• [Excerpted passage]:
== Segment start ==

It's at least good to know that our hardware should be capable of supporting the Condor pool. We can focus our efforts in the right places now.

    Craig

On Nov 18, 2010, at 11:18 AM, Matthew Farrellee wrote:

> On 11/18/2010 11:47 AM, Dan Bradley wrote:
>> 
>> 
>> On 11/18/10 6:47 AM, Matthew Farrellee wrote:
>>> On 11/12/2010 11:02 AM, Craig A. Struble, Ph.D. wrote:
>>>> At Marquette, our Condor pools have been growing and we seem to be at
>>>> a tipping point in terms of performance. We have recently configured
>>>> the job router on our primary cluster to route jobs to our other
>>>> pools across campus using Condor-C (flocking isn't really an option),
>>>> giving us over 1600 available slots.
>>>> 
>>>> Our current Condor 7.4.4 setup has the collector, negotiator, job
>>>> router and schedd all running on the head node (an 8 core machine
>>>> with 24 GB of RAM, 2 x 1 Gbs networks, 1 x 20Gbs Infiniband). When we
>>>> launch a few thousand jobs capable of being routed, the system is
>>>> fine for a while, but eventually the schedd becomes unresponsive and
>>>> the overall head node load skyrockets due to the number of running
>>>> shadow daemons.
>>>> 
>>>> Should we consider partitioning our Condor daemons onto different
>>>> nodes? What partitioning works best? Would a second schedd, to handle
>>>> the routed jobs, be helpful? What have others done and what seems to
>>>> work well?
>>>> 
>>>> Thanks.

== Segment end ==

• [Information provided]:
== Segment start ==

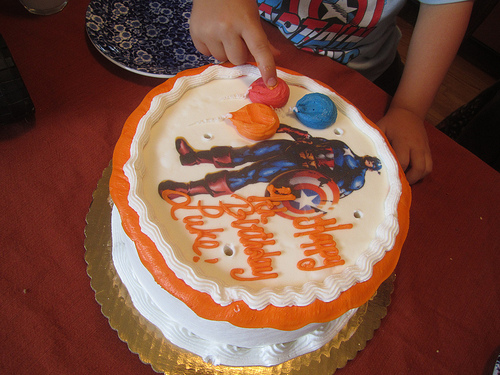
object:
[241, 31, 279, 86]
finger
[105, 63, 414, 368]
cake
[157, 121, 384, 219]
action hero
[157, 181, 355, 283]
writing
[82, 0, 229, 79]
plate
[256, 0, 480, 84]
shirt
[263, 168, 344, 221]
battle shield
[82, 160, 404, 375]
platter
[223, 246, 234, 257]
hole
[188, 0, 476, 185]
child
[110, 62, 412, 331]
border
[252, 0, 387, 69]
captain america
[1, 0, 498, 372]
table cloth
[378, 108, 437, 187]
hand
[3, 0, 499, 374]
table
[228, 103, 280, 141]
ball of frosting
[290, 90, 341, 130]
ball of frosting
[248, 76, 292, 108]
ball of frosting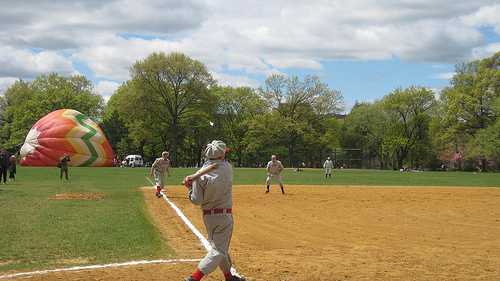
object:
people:
[185, 140, 256, 278]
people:
[258, 154, 293, 202]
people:
[323, 154, 336, 179]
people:
[151, 146, 169, 198]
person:
[254, 141, 294, 179]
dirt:
[394, 253, 424, 267]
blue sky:
[319, 57, 451, 109]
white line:
[147, 177, 240, 279]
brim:
[225, 148, 230, 153]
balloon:
[18, 108, 116, 167]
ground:
[32, 190, 162, 254]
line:
[144, 177, 238, 279]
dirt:
[301, 269, 337, 279]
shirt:
[264, 162, 284, 174]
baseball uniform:
[187, 159, 235, 274]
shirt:
[190, 160, 245, 212]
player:
[153, 130, 293, 277]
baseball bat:
[181, 162, 216, 187]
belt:
[203, 209, 231, 214]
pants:
[197, 212, 233, 275]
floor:
[268, 235, 427, 262]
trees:
[0, 45, 499, 181]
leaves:
[185, 106, 197, 111]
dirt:
[433, 237, 464, 252]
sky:
[11, 6, 413, 74]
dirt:
[464, 263, 498, 278]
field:
[0, 170, 500, 281]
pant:
[154, 170, 165, 190]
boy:
[179, 139, 251, 281]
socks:
[181, 256, 238, 275]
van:
[119, 147, 147, 167]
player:
[178, 138, 248, 279]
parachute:
[12, 105, 126, 165]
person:
[174, 137, 244, 278]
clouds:
[0, 0, 124, 75]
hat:
[204, 139, 230, 158]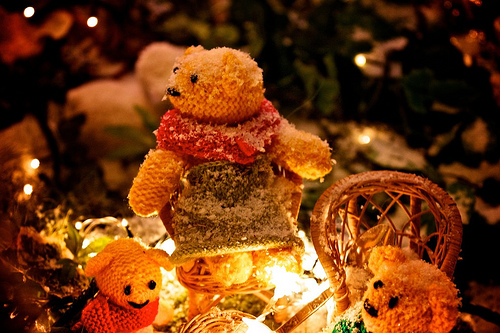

== Segment end ==

• [What to do]:
(a) Update everything from "On Nov 18, 2010, at" down to "1600 available slots." in the Condor mailing-list thread, putting "our university" in place of "Marquette".
(b) In the Condor mailing-list thread, which version of Condor is the current setup running?
The lines have nothing to do with the Condor mailing-list thread.

• [Per-task answers]:
(a)
On Nov 18, 2010, at 11:18 AM, Matthew Farrellee wrote:

> On 11/18/2010 11:47 AM, Dan Bradley wrote:
>> 
>> 
>> On 11/18/10 6:47 AM, Matthew Farrellee wrote:
>>> On 11/12/2010 11:02 AM, Craig A. Struble, Ph.D. wrote:
>>>> At our university, our Condor pools have been growing and we seem to be at
>>>> a tipping point in terms of performance. We have recently configured
>>>> the job router on our primary cluster to route jobs to our other
>>>> pools across campus using Condor-C (flocking isn't really an option),
>>>> giving us over 1600 available slots.

(b) Condor 7.4.4.